== PROBLEM DESCRIPTION ==
Stop after the line that contains "Blended Malt von". Until then, retype each line of the entries exactly from the first one, skipping pictures.

== DATASET ENTRIES ==
________________________________________

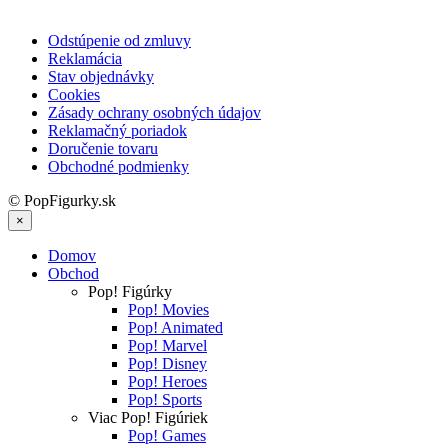
Odstúpenie od zmluvy
Reklamácia
Stav objednávky
Cookies
Zásady ochrany osobných údajov
Reklamačný poriadok
Doručenie tovaru
Obchodné podmienky
© PopFigurky.sk
×
Domov
Obchod
Pop! Figúrky
Pop! Movies
Pop! Animated
Pop! Marvel
Pop! Disney
Pop! Heroes
Pop! Sports
Viac Pop! Figúriek
Pop! Games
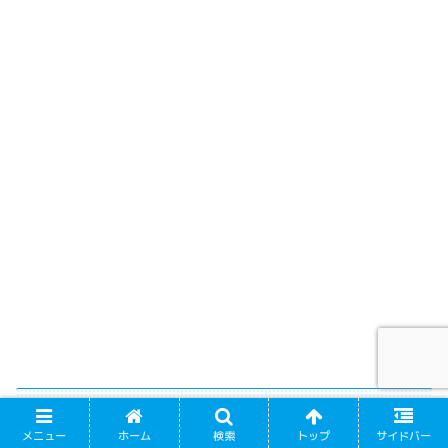
塩出翔太選手はイケメン！彼女はいる？まと
メニュー
ホーム
検索
トップ
サイドバー
め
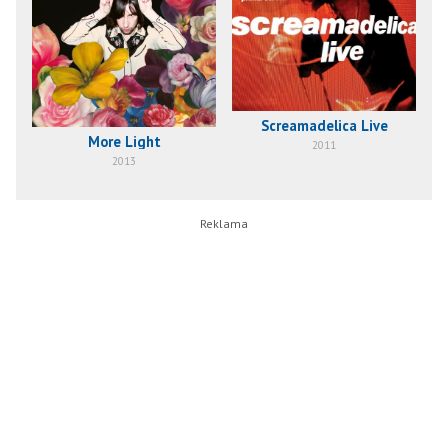
Screamadelica Live
More Light
2011
2013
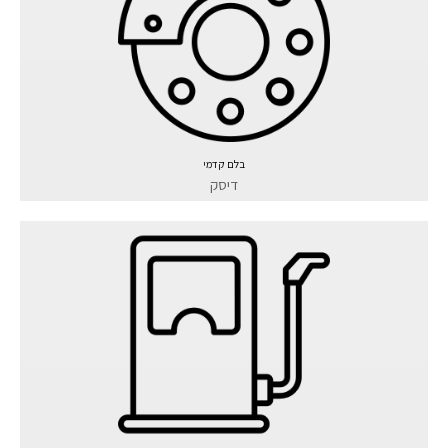
בלם קדמי
דיסק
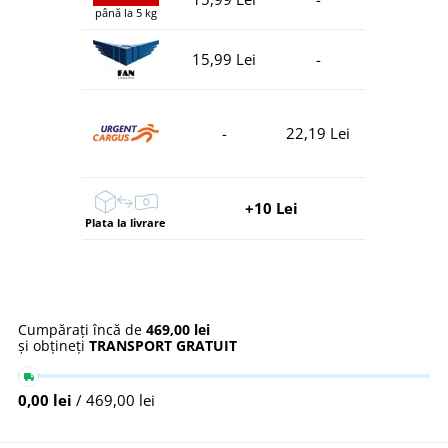
până la 5 kg
15,99 Lei
-
-
22,19 Lei
+10 Lei
Plata la livrare
Cumpărați încă de
469,00 lei
și obțineți
TRANSPORT GRATUIT
0,00 lei
/ 469,00 lei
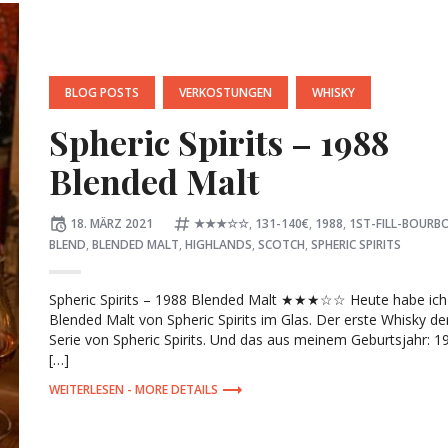
POSTED
BLOG POSTS
VERKOSTUNGEN
WHISKY
IN:
Spheric Spirits – 1988
Blended Malt
Posted
Tagged:
18. MÄRZ 2021
★★★☆☆
,
131-140€
,
1988
,
1ST-FILL-BOURB
on
BLEND
,
BLENDED MALT
,
HIGHLANDS
,
SCOTCH
,
SPHERIC SPIRITS
Spheric Spirits – 1988 Blended Malt ★★★☆☆ Heute habe ich
Blended Malt von Spheric Spirits im Glas. Der erste Whisky de
Serie von Spheric Spirits. Und das aus meinem Geburtsjahr: 1
[…]
MORE DETAILS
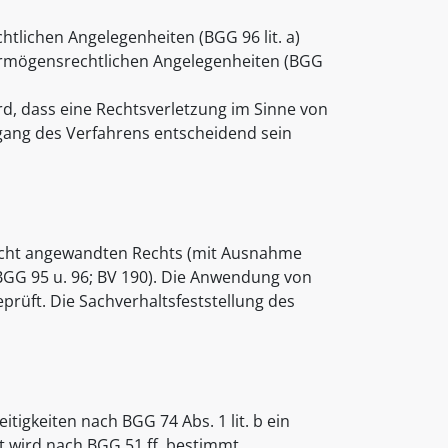
lichen Angelegenheiten (BGG 96 lit. a)
ermögensrechtlichen Angelegenheiten (BGG
rd, dass eine Rechtsverletzung im Sinne von
gang des Verfahrens entscheidend sein
richt angewandten Rechts (mit Ausnahme
BGG 95 u. 96; BV 190). Die Anwendung von
rüft. Die Sachverhaltsfeststellung des
itigkeiten nach BGG 74 Abs. 1 lit. b ein
t wird nach BGG 51 ff. bestimmt.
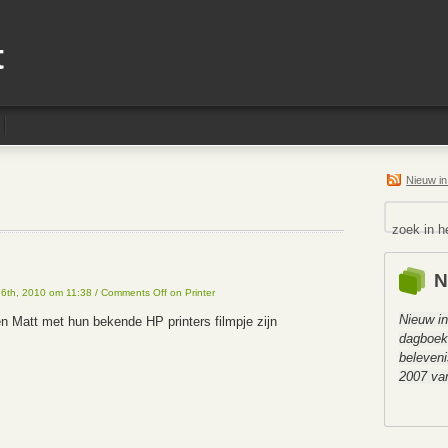
t
Nieuw i
N
 6th, 2010 om 11:38
/
Comments Off
on Printer
Nieuw in
n Matt met hun bekende HP printers filmpje zijn
dagboe
beleveni
2007 van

________________________________________

== ANSWER TO THE PROBLEM ==
Odstúpenie od zmluvy
Reklamácia
Stav objednávky
Cookies
Zásady ochrany osobných údajov
Reklamačný poriadok
Doručenie tovaru
Obchodné podmienky
© PopFigurky.sk
×
Domov
Obchod
Pop! Figúrky
Pop! Movies
Pop! Animated
Pop! Marvel
Pop! Disney
Pop! Heroes
Pop! Sports
Viac Pop! Figúriek
Pop! Games
塩出翔太選手はイケメン！彼女はいる？まと
メニュー
ホーム
検索
トップ
サイドバー
め
Screamadelica Live
More Light
2011
2013
בלם קדמי
דיסק
până la 5 kg
15,99 Lei
-
-
22,19 Lei
+10 Lei
Plata la livrare
Cumpărați încă de
469,00 lei
și obțineți
TRANSPORT GRATUIT
0,00 lei
/ 469,00 lei
POSTED
BLOG POSTS
VERKOSTUNGEN
WHISKY
IN:
Spheric Spirits – 1988
Blended Malt
Posted
Tagged:
18. MÄRZ 2021
★★★☆☆
,
131-140€
,
1988
,
1ST-FILL-BOURB
on
BLEND
,
BLENDED MALT
,
HIGHLANDS
,
SCOTCH
,
SPHERIC SPIRITS
Spheric Spirits – 1988 Blended Malt ★★★☆☆ Heute habe ich
Blended Malt von Spheric Spirits im Glas. Der erste Whisky de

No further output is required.